The presidential candidates stepped up their rhetoric and smiling images across Indonesia, intensifying their efforts as the elections shifted from the legislative to the presidential primaries.
Reaching out to their party faithfuls at Jakarta’s Gelora Bung Karno stadium, contenders like Gerindra (Great Indonesia Movement) Party presidential hopeful Prabowo Subianto and Indonesian Democratic Party of Struggle, or PDI-P, stalwart Megawati Soekarnoputri trawled for votes by appealing to the electorates’ nationalist and religious sentiments, as well as enticing promises of welfare and financial incentives. Lowbrow tactics are also the name of the game.
Indonesian political satirist Butet Kertaradjasa, a known impersonator of then President Susilo Bambang Yudhoyono in comedy shows like “Republik Mimpi” (“Dream Republic”), performed his act before him at Megawati and Prabowo’s behest during a function pledging a clean presidential campaign. Butet’s act tickled the funnybones of those present except for the president, who was not amused.
These scenes are part of “Children of a Nation,” a documentary on the 2009 presidential elections by acclaimed Indonesian filmmaker Sakti Parantean. An independent production recounting Yudhoyono’s landslide victory in his reelection bid, the film balances newsreels, vox pop interviews and the perspective of student activists like former Forum Kota (City Forum) student movement head Savic Ali.

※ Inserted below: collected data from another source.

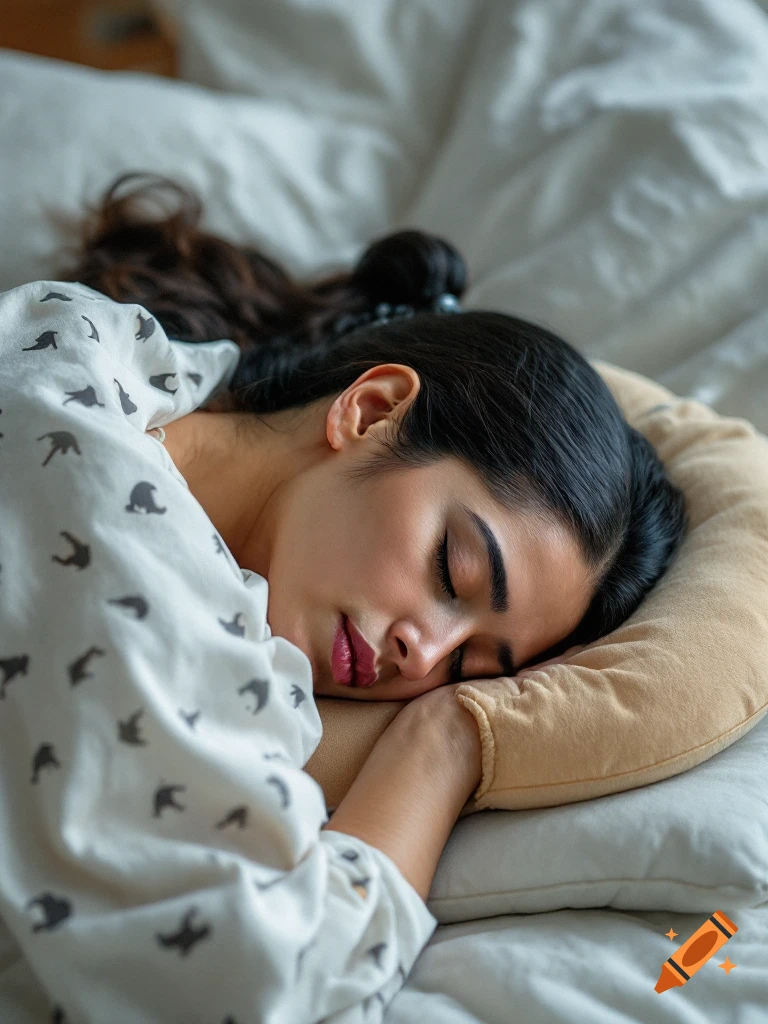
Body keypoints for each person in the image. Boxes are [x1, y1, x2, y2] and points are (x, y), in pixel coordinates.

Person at [0, 171, 686, 1023]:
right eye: (453, 569)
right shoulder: (109, 514)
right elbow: (259, 979)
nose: (424, 656)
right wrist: (442, 747)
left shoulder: (93, 355)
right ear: (370, 408)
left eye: (472, 666)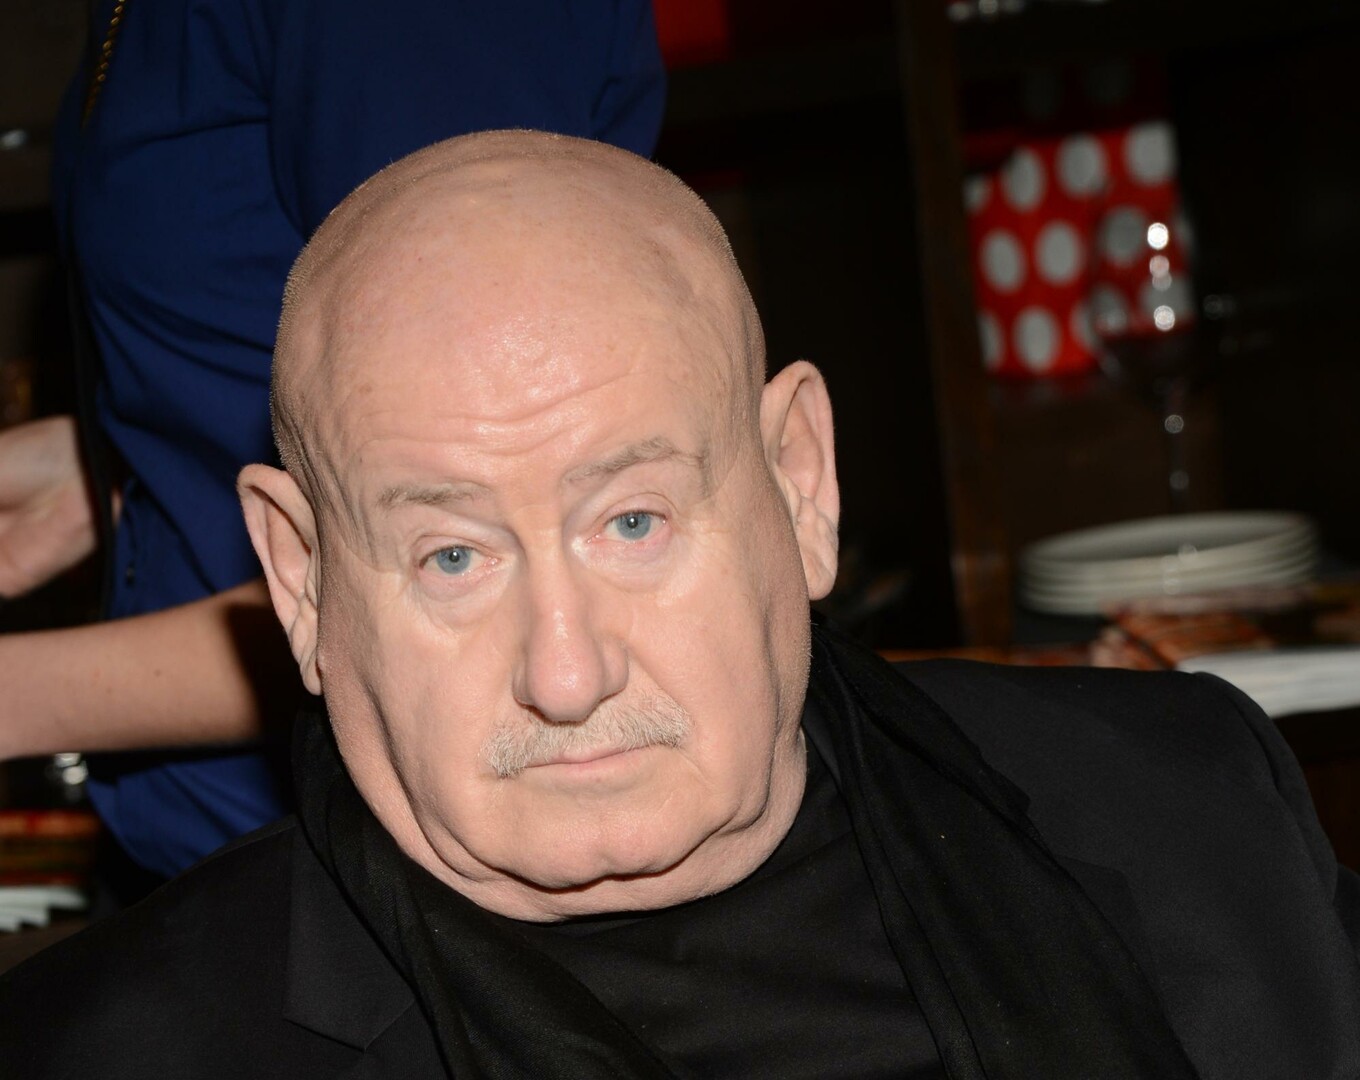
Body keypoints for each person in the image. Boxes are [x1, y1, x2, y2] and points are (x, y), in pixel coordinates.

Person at [3, 131, 1358, 1079]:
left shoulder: (1192, 808)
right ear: (301, 579)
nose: (567, 674)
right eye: (454, 558)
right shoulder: (113, 1052)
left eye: (634, 524)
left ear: (801, 482)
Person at [0, 0, 664, 879]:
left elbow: (475, 578)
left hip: (375, 877)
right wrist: (102, 471)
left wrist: (16, 695)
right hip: (228, 849)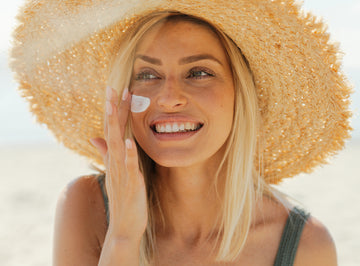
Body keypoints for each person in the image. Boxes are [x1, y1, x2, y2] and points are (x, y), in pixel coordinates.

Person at [10, 1, 352, 265]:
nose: (169, 97)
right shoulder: (87, 207)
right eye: (147, 75)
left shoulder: (304, 246)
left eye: (199, 72)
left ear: (241, 95)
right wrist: (123, 239)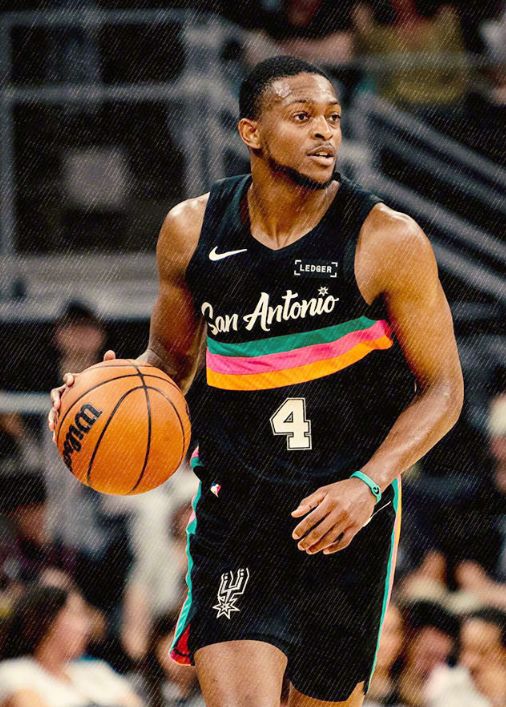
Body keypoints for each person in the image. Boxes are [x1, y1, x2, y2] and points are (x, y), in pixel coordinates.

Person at [49, 55, 463, 706]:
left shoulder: (387, 239)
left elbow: (443, 388)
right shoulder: (192, 230)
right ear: (252, 132)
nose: (324, 132)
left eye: (332, 118)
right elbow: (167, 361)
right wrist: (93, 397)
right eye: (302, 117)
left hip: (344, 518)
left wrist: (369, 482)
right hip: (237, 510)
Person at [0, 585, 143, 706]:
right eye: (76, 615)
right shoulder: (16, 674)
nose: (86, 627)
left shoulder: (97, 671)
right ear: (47, 620)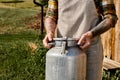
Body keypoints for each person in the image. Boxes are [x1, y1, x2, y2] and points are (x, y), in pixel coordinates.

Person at [43, 0, 118, 80]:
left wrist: (91, 34)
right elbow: (50, 16)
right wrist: (50, 32)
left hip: (91, 49)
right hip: (63, 50)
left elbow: (110, 18)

“[Children of a Nation] can be described as a ‘guerrilla project,’ as it was funded out of my own pocket. I had no firsthand access to the movers, as most of the news I got was from the detik.com and other outlets,” Sakti said during a recent screening of the film at Jakarta’s National University. “As a title, ‘Children of a Nation’ is also a double entendre , as it can mean that we are the nation’s children. On the other hand, it can also mean we are immature. Either way, we’re liable to play, experiment and make mistakes like children usually would.”
National University School of Communications department chairman Eddi Prakosa agrees.
“The release of ‘Children of a Nation’ might strike the public, because this year marks Indonesia’s legislative and presidential elections. Whether one interprets the movie to be Sakti’s observation of Indonesia’s political process or his critique of it, [the film] doesn’t detract from its relevance.”
During the discussion, Sakti added that the documentary also set out to reveal a side of Indonesian democracy that is overlooked by CNN, BBC and other outlets of the international community. This includes using entertainers and free cash by all parties to draw voters, Golkar party presidential hopeful Jusuf Kalla and his running mate Wiranto’s enlisting psychic mediums to endorse their cause, as well as Yudhoyono’s plagiarism of an Indomie jingle for his campaign.
While the movie acknowledged Yudhoyono’s savvy use of social media in his reelection bid, a move pioneered by president Barack Obama in the US, it was also quick to cast doubts on the incumbent’s seemingly solid victory. The film indicates that Yudhoyono and the General Election Commission weren’t above resorting to Suharto era tactics, such as paying TV stations not to air the ads of opponents, rigging the number of voters, and manipulating the findings of survey bodies in his favor.
Most of all, Sakti pointed out that Yudhoyono’s overwhelming victory, which he achieved with over 60 percent of the votes, was made possible by voter apathy.
“Over 40 percent of eligible voters, or more than 60 million people, didn’t go to the ballots during the 2009 elections. That number was up from the 23 percent in 2004,” said Sakti, who founded the Fictionary production house.
“Children of a Nation” also holds the premise that Indonesia is hampered by its collective amnesia about the role Yudhoyono and his fellow generals, Prabowo and Wiranto, played in human rights violations in 1998.
“The three generals, and Indonesia’s political elite, encouraged the nation’s short term memory to whitewash their complicity in human rights abuses. Its also due to the poor regeneration of political parties and other organizations, and their inability in sounding out natural leaders,” says Savic Ali in the film. “The media is also not living up to their part of the bargain as a free press, as they can be bought to influence public opinion.”
Sakti is just as scathing. In the film he narrates that the presidential elections are little more than a talent show comparable to “Indonesian Idol” or “Indonesia’s Got Talent,” a point he sharply made by featuring one of President Yudhoyono’s music videos in the end credits. The film also touches on the Marriott and Ritz Carlton bombings, which along with the Bank Century scandal, seems to foretell Yudhoyono’s stormy second term.
During the discussion, Sakti said that making “Children of a Nation” profoundly changed his political outlook.
“Before [the 2009 elections], I never bothered to vote. But ‘Children of a Nation’ made me realize that we, as the electorate, can be formidable agents of change in our own right,” he said. “That’s why we should use our right to vote. Otherwise it will be misused by certain political parties for their own ends.”
He also used the film to remind his audiences about the challenges that they will face when they graduate and enter the work force.